===== Source data =====

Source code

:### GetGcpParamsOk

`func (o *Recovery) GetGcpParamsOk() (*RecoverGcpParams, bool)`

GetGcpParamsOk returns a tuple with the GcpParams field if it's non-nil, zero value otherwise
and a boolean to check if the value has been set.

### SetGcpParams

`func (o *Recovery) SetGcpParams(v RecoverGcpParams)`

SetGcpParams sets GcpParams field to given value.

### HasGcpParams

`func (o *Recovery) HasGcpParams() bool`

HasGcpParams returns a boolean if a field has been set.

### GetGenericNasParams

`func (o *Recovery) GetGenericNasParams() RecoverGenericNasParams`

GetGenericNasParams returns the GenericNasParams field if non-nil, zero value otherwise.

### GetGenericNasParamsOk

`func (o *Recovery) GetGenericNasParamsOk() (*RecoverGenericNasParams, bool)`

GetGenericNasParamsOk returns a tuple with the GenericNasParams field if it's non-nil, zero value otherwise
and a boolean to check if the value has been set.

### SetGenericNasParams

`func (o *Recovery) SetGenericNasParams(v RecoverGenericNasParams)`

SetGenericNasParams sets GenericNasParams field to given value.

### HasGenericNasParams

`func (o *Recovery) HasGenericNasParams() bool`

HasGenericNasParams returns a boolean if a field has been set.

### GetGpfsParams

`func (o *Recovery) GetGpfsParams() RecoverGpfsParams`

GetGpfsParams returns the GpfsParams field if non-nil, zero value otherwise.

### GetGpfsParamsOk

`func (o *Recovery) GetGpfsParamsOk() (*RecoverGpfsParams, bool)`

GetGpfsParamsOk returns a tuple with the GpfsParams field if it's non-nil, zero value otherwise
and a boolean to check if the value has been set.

=====

- Problem requirements -
Give again, word for word, the records from their first line to the one with "HasGenericNasParams returns a", and leave out all else.

- Completed exercise -
Source code

:### GetGcpParamsOk

`func (o *Recovery) GetGcpParamsOk() (*RecoverGcpParams, bool)`

GetGcpParamsOk returns a tuple with the GcpParams field if it's non-nil, zero value otherwise
and a boolean to check if the value has been set.

### SetGcpParams

`func (o *Recovery) SetGcpParams(v RecoverGcpParams)`

SetGcpParams sets GcpParams field to given value.

### HasGcpParams

`func (o *Recovery) HasGcpParams() bool`

HasGcpParams returns a boolean if a field has been set.

### GetGenericNasParams

`func (o *Recovery) GetGenericNasParams() RecoverGenericNasParams`

GetGenericNasParams returns the GenericNasParams field if non-nil, zero value otherwise.

### GetGenericNasParamsOk

`func (o *Recovery) GetGenericNasParamsOk() (*RecoverGenericNasParams, bool)`

GetGenericNasParamsOk returns a tuple with the GenericNasParams field if it's non-nil, zero value otherwise
and a boolean to check if the value has been set.

### SetGenericNasParams

`func (o *Recovery) SetGenericNasParams(v RecoverGenericNasParams)`

SetGenericNasParams sets GenericNasParams field to given value.

### HasGenericNasParams

`func (o *Recovery) HasGenericNasParams() bool`

HasGenericNasParams returns a boolean if a field has been set.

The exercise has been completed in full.